Table 1 shows the generalised table of results of a Bell experiment where A and B are Alice’s and Bob’s measurements which can take the values of +1 or -1. Alice sets her apparatus at a vector setting of **a** while Bob uses a vector setting of **b**. The difference in angles between **a **and **b** is θ.

** ****Table 1 Bell results for electrons with a – b = θ **

Results as proportions | B = 1 | B = -1 | Total |

A = 1 | {P++ = } 0.5*sin^{2} θ/2 |
0.5*cos^{2} θ/2 |
0.5 |

A = -1 | 0.5*cos^{2} θ/2 |
0.5*sin^{2} θ/2 |
0.5 |

Total | 0.5 | 0.5 | 1.0 |

It is easy to show that p++ = (1 + correlation coefficient)/4 and, conversely,

the correlation coefficient = 4 * p++ – 1

So, the correlation coefficient between A and B measurements = 4 * 0.5* sin^{2} θ/2 – 1

= 2* sin^{2} θ/2 – 1 = (sin^{2} θ/2 – 1) + sin^{2} θ/2 = sin^{2} θ/2 – cos^{2} θ/2 = – cos θ.

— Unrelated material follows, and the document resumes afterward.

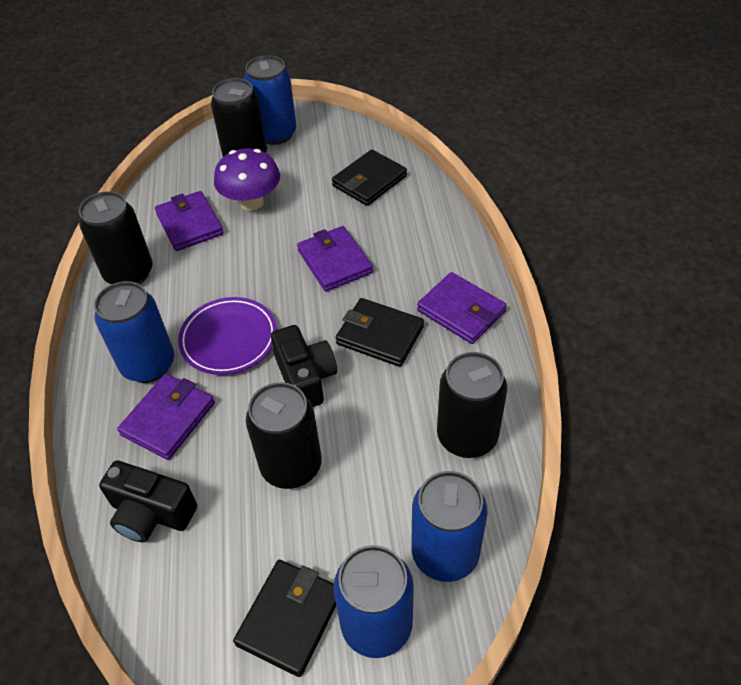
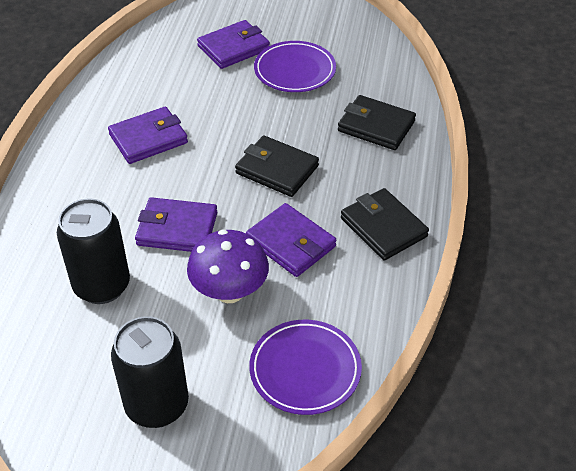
black camera: 2 -> 0
black can: 4 -> 2
blue can: 4 -> 0
purple plate: 1 -> 2

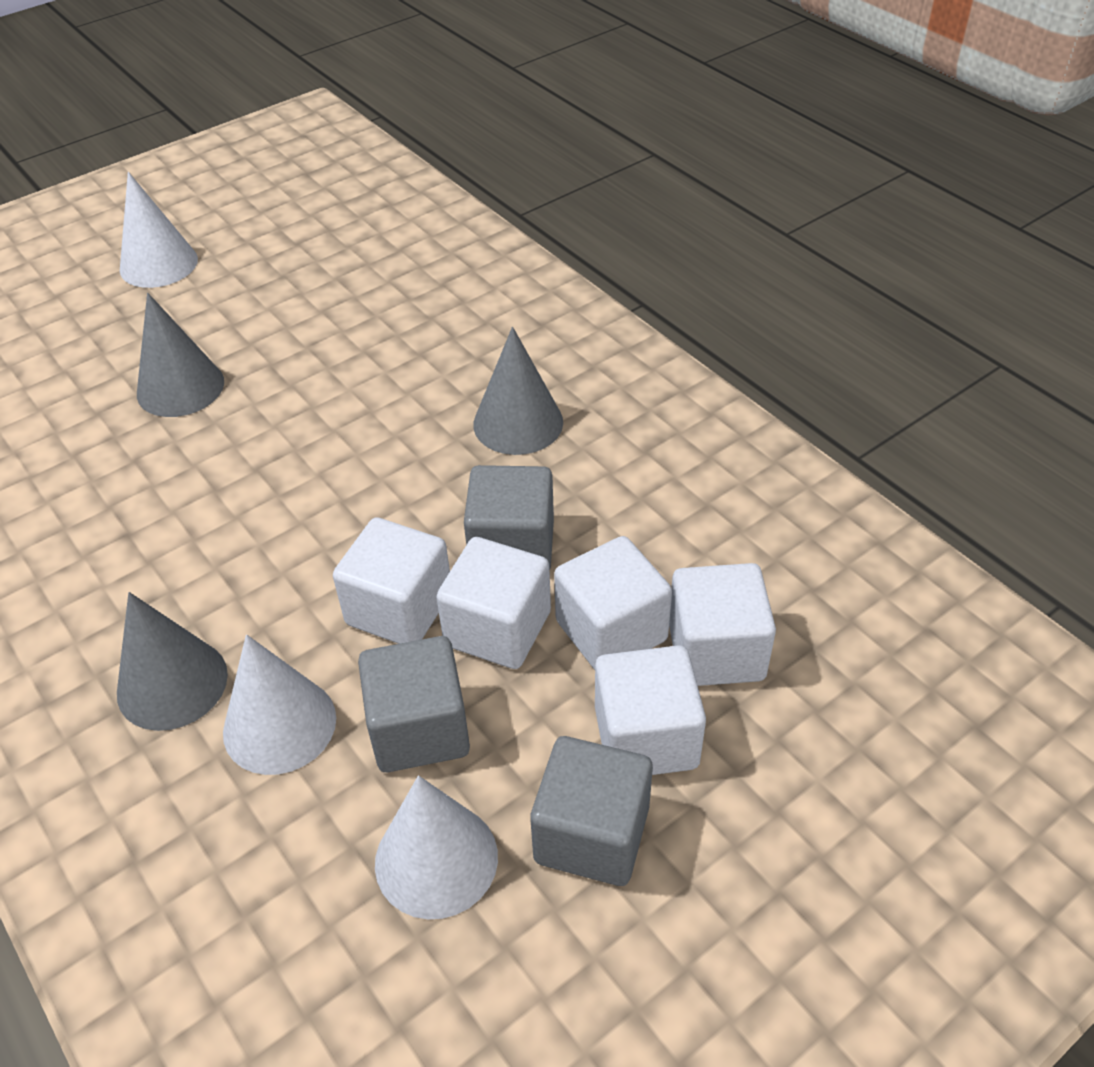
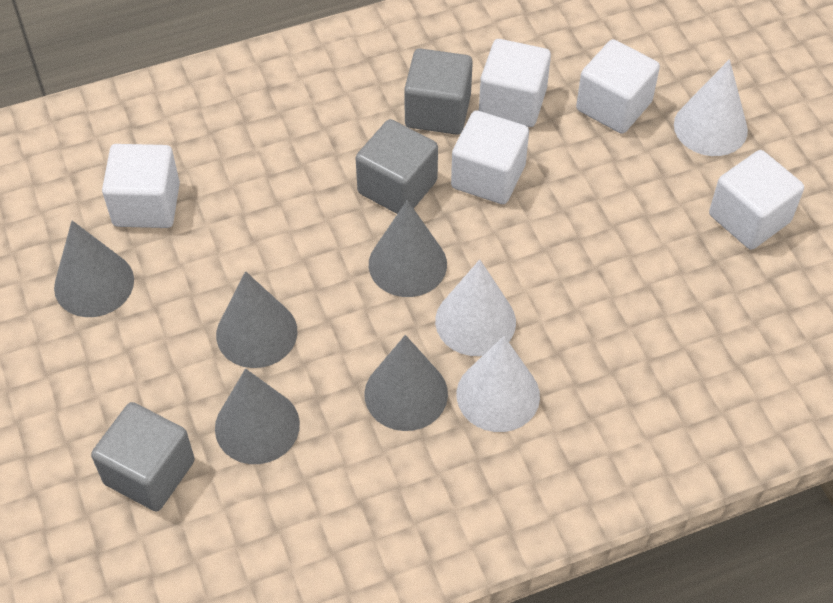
grey cone: 3 -> 5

Malus’s Law shows that the intensity of the beam measured by Bob is cos^{2} (θ/2) for electrons where θ = angle a – b. This value is needed for the cell of Table 1 where A = +1 and B = -1. Alice’s measurements of A = +1 on her antiparticles form one quarter of the total measurements so she contributes 0.25*cos^{2} θ/2 to this cell of Table 2. Similarly Bob’s measurement of B = -1 on his antiparticles contributes another 0.25*cos^{2} θ/2 to this cell making a total of 0.5*cos^{2} θ/2 for the final cell value. Table 1 only has one degree of freedom as the marginal values are fixed, so the other three cells of results are filled in automatically once one cell value is known.

**Photons versus electrons in Malus’s Law**

Malus’s Law for photons is:

Intensity of a beam passing through a filter at an angle θ to an incoming polarised beam = cos^{2} θ * original intensity of the beam.

Malus’s Law for electrons is:

Intensity of a beam passing through a filter at an angle θ to an incoming polarised beam = cos^{2} (θ/2) * original intensity of the beam.